[RFC] C implementation of PatienceSequenceMatcher

Sun Jul 22 16:12:31 BST 2007

-----BEGIN PGP SIGNED MESSAGE-----
Hash: SHA1

Lukáš Lalinský wrote:
> Hi all,
> 
> I wanted to learn about various diffing algorithms in detail, so I
> though about implementing some of them in C/C++. Patience diff was the
> first one I tried. Initial version was a naive port of the Python code
> from bzrlib to C++ with Qt data containers, which turned out to be quite
> slow (actually slower than the Python version, on large inputs). So I
> started wondering how to speed it up, and came up with the C version
> which is in the attachment. It uses the idea from Mercurial's bdiff to
> identify unique lines based on their equivality classes. This was little
> faster than I expected (~7,5x faster than patiencediff.py or ~5x faster
> than difflib on average input, in extreme cases it's in 2,5x - 23x
> faster than patiencediff.py), so I decided to make a Python module out
> of it and try to integrate it to bzrlib. Here are some benchmarks (each
> result is the best one of ~5 runs):

...

> Bazaar
> `bzr commit` with _patiencediff_py.PatienceSequenceMatcher:
> real    0m4.018s
> 
> `bzr commit` with _patiencediff_c.PatienceSequenceMatcher
> real    0m3.004s

...

> Linux
> `bzr diff` with _patiencediff_py.PatienceSequenceMatcher:
> real    1m56.096s
> `bzr diff` with _patiencediff_c.PatienceSequenceMatcher
> real    0m55.146s

> `bzr commit` with _patiencediff_py.PatienceSequenceMatcher
> real    6m19.922s
> user    2m32.650s
> sys     0m8.969s
> 
> `bzr commit` with _patiencediff_c.PatienceSequenceMatcher
> real    5m23.293s
> user    1m25.357s
> sys     0m7.472s
> 
> -----------------
> 
> So, it doesn't have as significant effect in bzrlib as it has on it's
> own.
> 
> The question is, does it make sense to replace the current
> PatienceSequenceMatcher with something like this (the attached code is
> just for illustration, it's not finished yet)? Are "not so awesome"
> performance improvements like this worth the price of including C source
> code in bzrlib?
> 

I think it has a bit more effect than you are giving credit for. And as we
improve other places, it will be even bigger.

Specifically:

bzr commit drops from 4s to 3s. Which is pretty darn good.
bzr diff drops from 1m56s to 55s, 2x as fast.

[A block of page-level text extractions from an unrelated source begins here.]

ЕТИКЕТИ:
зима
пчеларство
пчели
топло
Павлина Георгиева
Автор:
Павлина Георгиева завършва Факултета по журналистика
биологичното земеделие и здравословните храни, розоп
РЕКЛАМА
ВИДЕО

Now, in both cases, probably the bigger expense is our Knit extraction code
(pulling data out of knits is one of the next big bottlenecks).

My feelings on this:

1) You've already written the code, and hopefully it is well tested. You may
not have hooked into it already, but you can use some of my tricks to have the
PatienceDiff test suite run against both the python implementation and the C
implementation.

If you have the test coverage, and the code is written. And it *does* help,
seems worthy of inclusion to me.

2) As other parts of our code get faster, the diff algorithm becomes more of a
bottleneck. I believe David Allouche has seen diff being one of the biggest
bottlenecks for conversion scripts. (Because they commit over and over again.)

3) We generally have chosen to use Pyrex for extensions, in the hope that it
might be more maintainable. (As some of the code can be written in a more
'pythonic' fashion. Certainly it is more obvious to use classes, etc).
However, if this is a fairly clean C implementation, I don't think we would
have any reason not to use it.

I haven't actually reviewed the code, I just thought I would give my feelings
about the concept.
John
=:->
-----BEGIN PGP SIGNATURE-----
Version: GnuPG v1.4.7 (Darwin)
Comment: Using GnuPG with Mozilla - http://enigmail.mozdev.org

iD8DBQFGo3PeJdeBCYSNAAMRAltPAKCG8/Urdzm2s1iz5DLnGGTbp22wAQCgjbjS
ykU7xArpZI/buFuZUTNogHg=
=GFz8
-----END PGP SIGNATURE-----